His gaze lost focus and slipped away, but he managed to blink once. I clenched my jaw, storming off without another word.
I entered the cottage and closed the door behind me. My fingers trembled as I pulled my knife out of its sheath. I needed to get a grip. The creature on the mattress wasn’t going to die.
I should kill him.
The sooner the better.
He had absolutely been drowning. I’d heard that sound many times and could identify it in my sleep. But now he wasn’t justnot dying,he was healing. Fast. If he healed that fast, there was no way I could kill him if I waited.
I kicked the wall with a snarl.
How dare he not die on his own? The onus was on me now to choose his fate. Indignation rose like bile in my chest because I knew which I preferred for the sake of my own self-preservation. I’d kill him in a moment if it weren’t for that constant nagging feeling. Like buzzing under my skin when I looked at him. The vertigo when I’d opened that shed felt like something had shifted sideways in my soul, making room. Running into this creature changed the course of my life, and there was nothing I could do now to stop it.
It terrified me.
Knife’s hilt gripped tight, I knocked on my forehead. Think, think, think.
The enemy of my enemy…
I held onto that little nugget of wisdom like a life-ring because it was the only angle I could exploit. If that thing was something far worse, I could use that to my advantage. He was like a stolen rifle. I didn’t know what calibre bullet was cocked and loaded, but I knew the direction it would shoot.

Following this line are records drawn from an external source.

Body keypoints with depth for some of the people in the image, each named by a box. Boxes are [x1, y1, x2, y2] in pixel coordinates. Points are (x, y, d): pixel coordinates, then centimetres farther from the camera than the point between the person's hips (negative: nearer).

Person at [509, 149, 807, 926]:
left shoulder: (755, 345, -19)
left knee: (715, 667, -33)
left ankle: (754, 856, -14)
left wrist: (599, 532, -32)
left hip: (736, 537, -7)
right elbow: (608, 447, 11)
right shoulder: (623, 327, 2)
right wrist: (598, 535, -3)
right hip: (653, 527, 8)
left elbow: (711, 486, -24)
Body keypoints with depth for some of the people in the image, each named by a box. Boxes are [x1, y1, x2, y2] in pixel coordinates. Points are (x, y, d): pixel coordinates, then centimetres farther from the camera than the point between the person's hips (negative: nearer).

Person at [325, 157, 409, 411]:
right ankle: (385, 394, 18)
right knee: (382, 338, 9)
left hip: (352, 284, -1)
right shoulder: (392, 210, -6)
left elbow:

As you could tell, I knew nothing at all about guns. Perhaps that made the metaphor even more appropriate.
The cheap, half-empty bottle of water I’d left on the table caught my eye. I picked it up, thinking back to late fall nights in an ambulance, laughing and listening to music, teasing shoves and shared snacks, naps on benches in the hospital commissary. I thought of my partner’s angelic good looks, that mop of tightly curled hair and big, open smile.
I missed Reed so much.
He wouldn’t like looking down on me right now.
“Alright,” I told his ghost in gentle defeat.

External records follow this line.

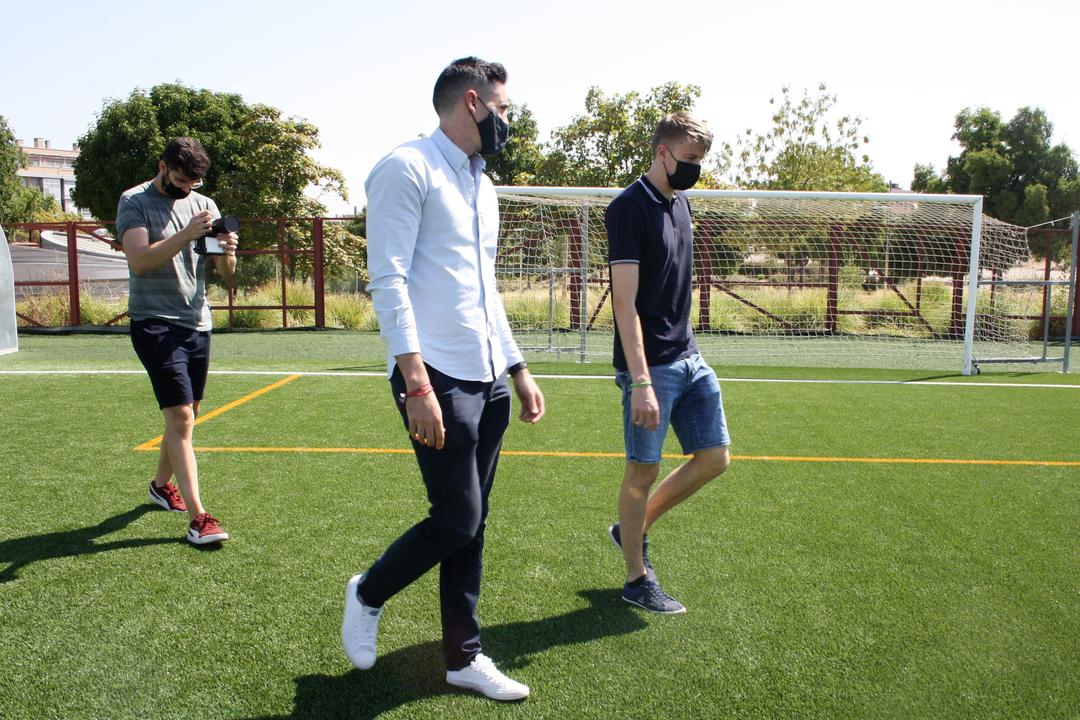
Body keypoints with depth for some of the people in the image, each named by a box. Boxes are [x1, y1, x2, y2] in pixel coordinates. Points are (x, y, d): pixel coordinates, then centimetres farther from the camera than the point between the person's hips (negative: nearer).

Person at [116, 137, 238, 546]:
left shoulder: (204, 205, 11)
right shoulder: (134, 202, -3)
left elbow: (226, 272, 9)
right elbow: (139, 260, -17)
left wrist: (228, 252, -13)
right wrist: (186, 235, -27)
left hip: (197, 324, 6)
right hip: (154, 323, -6)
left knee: (186, 415, 15)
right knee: (180, 416, -13)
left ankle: (161, 484, 37)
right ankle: (197, 517, -13)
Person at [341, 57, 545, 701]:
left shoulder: (483, 187, 19)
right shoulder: (409, 168, -7)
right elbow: (388, 279, -15)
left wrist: (519, 369, 20)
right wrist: (416, 383, -22)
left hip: (489, 381, 8)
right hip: (438, 379, -8)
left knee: (471, 525, 10)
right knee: (457, 520, -6)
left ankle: (464, 656, 23)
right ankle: (368, 595, 22)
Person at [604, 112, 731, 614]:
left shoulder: (679, 202, 13)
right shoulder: (630, 207, -13)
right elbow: (625, 301, -19)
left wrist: (683, 345, 19)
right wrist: (640, 381, -24)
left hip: (688, 357, 9)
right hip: (650, 365, -9)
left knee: (714, 459, 11)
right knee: (643, 472, 3)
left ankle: (634, 529, 29)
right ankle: (637, 579, 21)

The creature was still lying on his side when I returned, the labor of breathing causing his chest to rock at a subtle cadence. I sat on the bucket beside the mattress and cracked open the bottle. His nostrils flared as he opened his eyes, stare swimming in an effort to find me.
“Just lay there,” I ordered, filling the bottle cap with a tiny amount of water. “You drink water, right?”
He hissed, but I think it was meant to be a yes.
“I’ll lift your head up. Don’t use your neck or shoulders.”
His lips parted, but he remained still. I knelt down next to him, then hesitated when the glint of white teeth embedded in black gums caught the light. What impression of his teeth I saw didn’t look human. Still, I pressed the bottle cap to his mouth. The water trickled across his lips, half of it running down his cheek to his ear. I filled the cap again as his throat worked.
“How long have you been here?” I asked, counting to twenty. His eyes cracked open, crusted with blood, foggy with the onset of death, and fixated on the warbling surface of the water.
“Ich noot knowen,”he rasped. His stare flitted to my face looking for recognition. When I creased my brow, he tried again. “I…”
“You don’t know,” I offered.
He blinked once, and I pressed the cap to his mouth again. He sucked at it this time, catching my thumb with his lip. The digit was numb and dirty, scratched up and calloused. A jolt of worry shot up my hand, like the first time I held a hamster, thinking it would nip me instead of the treat in my palm. I let the instinctual fear run its course and mulled over what to say next while I refilled the water.
“I killed the fiend,” I told him, taking a swig of water for myself. When I pressed the next cap of water to his lips, he stared at me instead of the offering.
“Human?” he asked.
“Me? Yes.”
He dabbed his tongue against my blood at the corner of his mouth. I followed the purple appendage as it split in two to mop up the flavor, and the hair on the back of my neck stood up. His jaw kept opening, wider and wider. The skin beneath my trail of blood split open on a membrane stretched taut between his jaws, exposing rows of needle-sharp, curved teeth. The kind that grabbed onto something and didn’t let go.
Something scraped against the ground and I jumped to my feet, wide-eyed. His tail coiled behind his knees in a pile on the mattress.